**Aim of the task:** Only text belongs in your copy of the listing below; reproduce it exactly and leave out the pictures.

**Data below:**
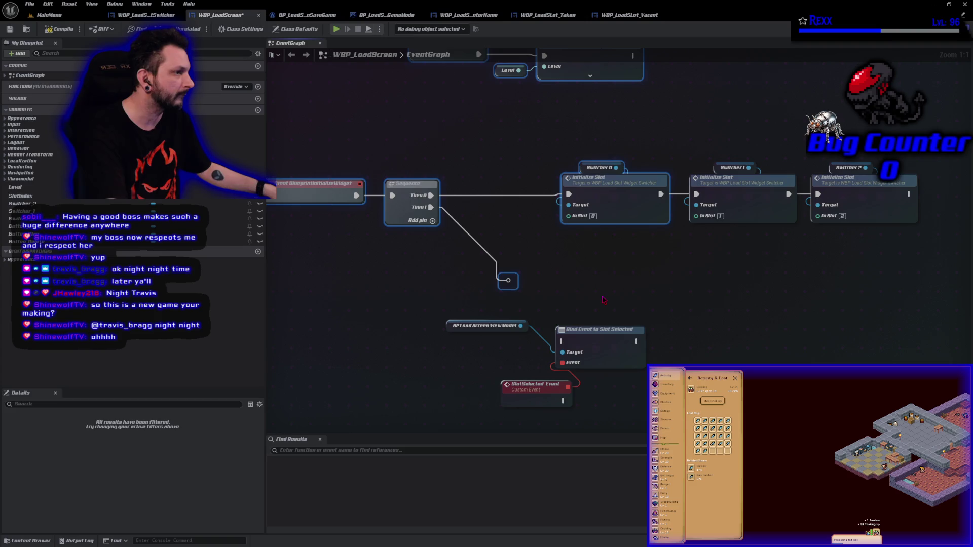
left_click(414, 327)
left_click_drag(605, 345, 604, 290)
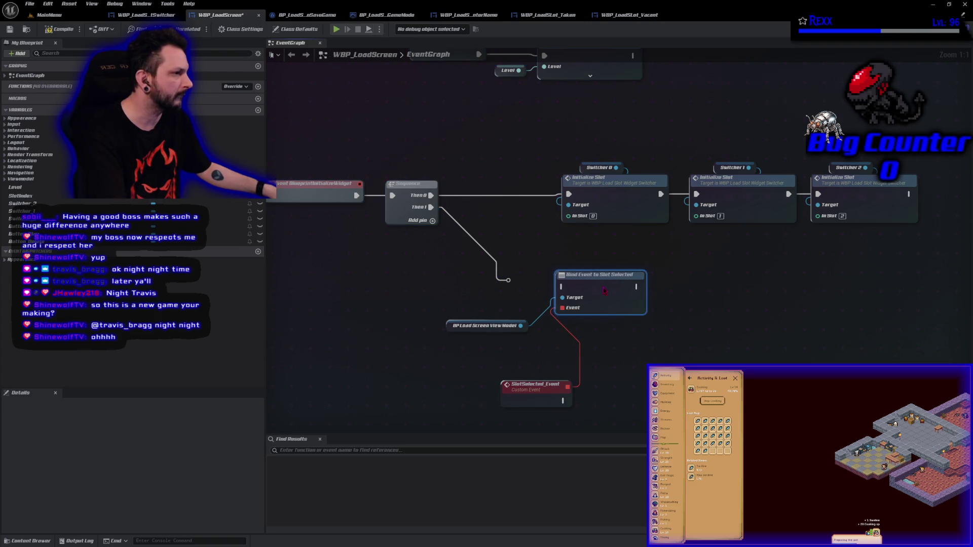
left_click_drag(508, 280, 563, 287)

**Completed task:**
left_click(414, 327)
left_click_drag(605, 345, 604, 290)
left_click_drag(508, 280, 563, 287)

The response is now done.